→ **WHAT THE TASK ASKS**
Return the lines of the records unchanged, starting at the line that contains "Mask all regions of left lung upper lobe." and ending at the end of the records, with the pictures left out of your answer.

→ **DATA LISTING**
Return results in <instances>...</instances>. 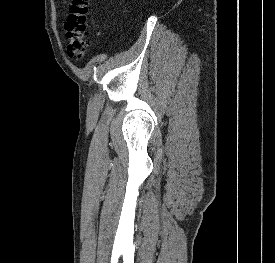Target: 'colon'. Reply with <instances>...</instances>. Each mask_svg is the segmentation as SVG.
I'll use <instances>...</instances> for the list:
<instances>
[{
	"label": "colon",
	"instance_id": "5ec220e1",
	"mask_svg": "<svg viewBox=\"0 0 275 263\" xmlns=\"http://www.w3.org/2000/svg\"><path fill=\"white\" fill-rule=\"evenodd\" d=\"M90 15V0H72L65 23L67 53L70 58L81 59L88 49Z\"/></svg>",
	"mask_w": 275,
	"mask_h": 263
}]
</instances>
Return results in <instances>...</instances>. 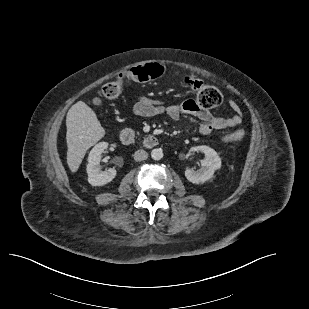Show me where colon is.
Returning a JSON list of instances; mask_svg holds the SVG:
<instances>
[{"label": "colon", "mask_w": 309, "mask_h": 309, "mask_svg": "<svg viewBox=\"0 0 309 309\" xmlns=\"http://www.w3.org/2000/svg\"><path fill=\"white\" fill-rule=\"evenodd\" d=\"M165 72V67L158 63H150L141 67L134 68L123 74L116 81L105 84L99 91L102 98L112 100L118 97L123 88L133 82L153 81ZM190 85L196 92L197 102L206 108H213L222 103L223 96L221 92L201 81H190ZM245 135L244 130L239 129L225 136L227 141H239Z\"/></svg>", "instance_id": "1"}]
</instances>
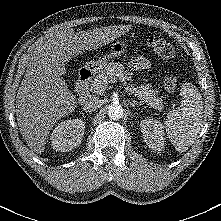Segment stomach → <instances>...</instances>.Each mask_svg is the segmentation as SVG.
<instances>
[{
  "label": "stomach",
  "instance_id": "1",
  "mask_svg": "<svg viewBox=\"0 0 221 221\" xmlns=\"http://www.w3.org/2000/svg\"><path fill=\"white\" fill-rule=\"evenodd\" d=\"M126 48L127 44L125 42L117 41L112 45L109 55L96 61L92 60L90 62H87L85 68L92 73L101 72L107 65L109 60L121 56L125 52Z\"/></svg>",
  "mask_w": 221,
  "mask_h": 221
}]
</instances>
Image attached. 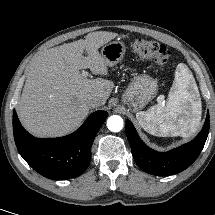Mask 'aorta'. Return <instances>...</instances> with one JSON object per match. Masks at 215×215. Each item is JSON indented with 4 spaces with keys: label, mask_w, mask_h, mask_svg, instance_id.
<instances>
[{
    "label": "aorta",
    "mask_w": 215,
    "mask_h": 215,
    "mask_svg": "<svg viewBox=\"0 0 215 215\" xmlns=\"http://www.w3.org/2000/svg\"><path fill=\"white\" fill-rule=\"evenodd\" d=\"M107 127L112 132H119L123 128V119L118 115L110 116L107 120Z\"/></svg>",
    "instance_id": "aorta-1"
}]
</instances>
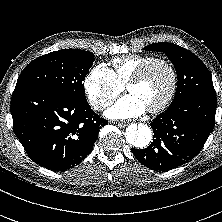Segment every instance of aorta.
Here are the masks:
<instances>
[{"label": "aorta", "instance_id": "762f6f07", "mask_svg": "<svg viewBox=\"0 0 222 222\" xmlns=\"http://www.w3.org/2000/svg\"><path fill=\"white\" fill-rule=\"evenodd\" d=\"M126 142L133 148L143 149L147 147L152 140V131L145 124H131L125 132Z\"/></svg>", "mask_w": 222, "mask_h": 222}]
</instances>
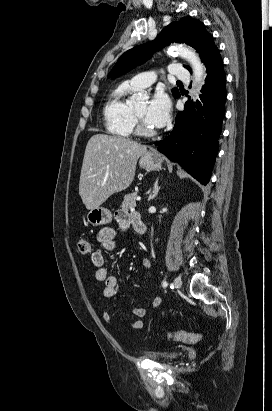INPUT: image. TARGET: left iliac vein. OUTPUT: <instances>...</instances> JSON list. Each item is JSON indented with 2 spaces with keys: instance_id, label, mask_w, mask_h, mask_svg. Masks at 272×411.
I'll return each instance as SVG.
<instances>
[{
  "instance_id": "1",
  "label": "left iliac vein",
  "mask_w": 272,
  "mask_h": 411,
  "mask_svg": "<svg viewBox=\"0 0 272 411\" xmlns=\"http://www.w3.org/2000/svg\"><path fill=\"white\" fill-rule=\"evenodd\" d=\"M174 286H175L176 288H181V286H182V280H181V278L176 277V278L174 279Z\"/></svg>"
}]
</instances>
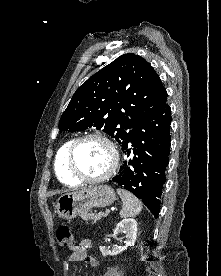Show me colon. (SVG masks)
Instances as JSON below:
<instances>
[{"instance_id":"colon-1","label":"colon","mask_w":221,"mask_h":276,"mask_svg":"<svg viewBox=\"0 0 221 276\" xmlns=\"http://www.w3.org/2000/svg\"><path fill=\"white\" fill-rule=\"evenodd\" d=\"M59 246L72 248L74 244L73 234L67 225H60L56 231Z\"/></svg>"}]
</instances>
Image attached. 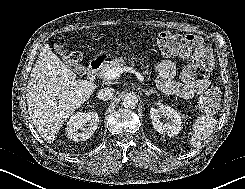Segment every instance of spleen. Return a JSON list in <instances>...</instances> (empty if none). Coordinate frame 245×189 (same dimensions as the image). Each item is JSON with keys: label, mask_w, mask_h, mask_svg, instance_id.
<instances>
[{"label": "spleen", "mask_w": 245, "mask_h": 189, "mask_svg": "<svg viewBox=\"0 0 245 189\" xmlns=\"http://www.w3.org/2000/svg\"><path fill=\"white\" fill-rule=\"evenodd\" d=\"M217 120L209 114L199 116L189 133V143L192 148H199L203 140L208 139L213 133Z\"/></svg>", "instance_id": "1"}]
</instances>
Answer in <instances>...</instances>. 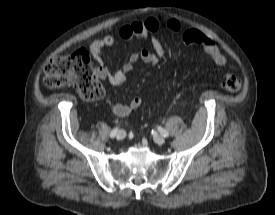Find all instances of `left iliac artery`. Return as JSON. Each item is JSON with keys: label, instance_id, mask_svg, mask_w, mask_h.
<instances>
[{"label": "left iliac artery", "instance_id": "obj_1", "mask_svg": "<svg viewBox=\"0 0 275 215\" xmlns=\"http://www.w3.org/2000/svg\"><path fill=\"white\" fill-rule=\"evenodd\" d=\"M158 130H159V132L161 133L162 136H164V137L169 136V133L165 129H163L162 127H158Z\"/></svg>", "mask_w": 275, "mask_h": 215}]
</instances>
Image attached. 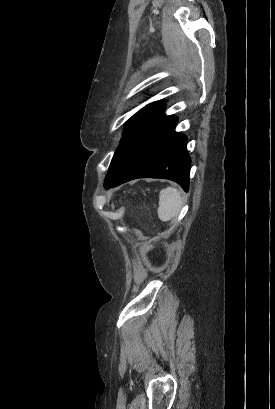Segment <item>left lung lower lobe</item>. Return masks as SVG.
Wrapping results in <instances>:
<instances>
[{
  "label": "left lung lower lobe",
  "instance_id": "1",
  "mask_svg": "<svg viewBox=\"0 0 275 409\" xmlns=\"http://www.w3.org/2000/svg\"><path fill=\"white\" fill-rule=\"evenodd\" d=\"M177 118L164 116L137 141L121 171L106 189L136 178H165L188 191L191 159L187 137L175 131Z\"/></svg>",
  "mask_w": 275,
  "mask_h": 409
}]
</instances>
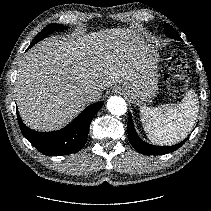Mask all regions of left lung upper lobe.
<instances>
[{
    "label": "left lung upper lobe",
    "instance_id": "1",
    "mask_svg": "<svg viewBox=\"0 0 211 211\" xmlns=\"http://www.w3.org/2000/svg\"><path fill=\"white\" fill-rule=\"evenodd\" d=\"M164 30L168 37L180 40V36L177 34V32L167 23L164 24Z\"/></svg>",
    "mask_w": 211,
    "mask_h": 211
}]
</instances>
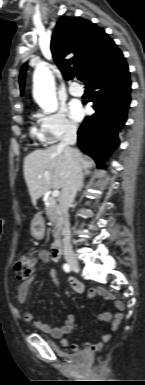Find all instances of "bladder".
<instances>
[{
  "mask_svg": "<svg viewBox=\"0 0 145 385\" xmlns=\"http://www.w3.org/2000/svg\"><path fill=\"white\" fill-rule=\"evenodd\" d=\"M79 357H81L82 359H85V358H86V356H85V354H84L83 352H80V353H79Z\"/></svg>",
  "mask_w": 145,
  "mask_h": 385,
  "instance_id": "1",
  "label": "bladder"
}]
</instances>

→ **RESULT BELOW**
Mask all regions of left lung upper lobe.
<instances>
[{
    "label": "left lung upper lobe",
    "instance_id": "1",
    "mask_svg": "<svg viewBox=\"0 0 211 211\" xmlns=\"http://www.w3.org/2000/svg\"><path fill=\"white\" fill-rule=\"evenodd\" d=\"M164 30L168 37L180 40V36L177 34V32L167 23L164 24Z\"/></svg>",
    "mask_w": 211,
    "mask_h": 211
}]
</instances>
Find all instances of "bladder".
<instances>
[{
  "mask_svg": "<svg viewBox=\"0 0 145 385\" xmlns=\"http://www.w3.org/2000/svg\"><path fill=\"white\" fill-rule=\"evenodd\" d=\"M79 357H81L82 359H85V358H86V356H85V354H84L83 352H80V353H79Z\"/></svg>",
  "mask_w": 145,
  "mask_h": 385,
  "instance_id": "1",
  "label": "bladder"
}]
</instances>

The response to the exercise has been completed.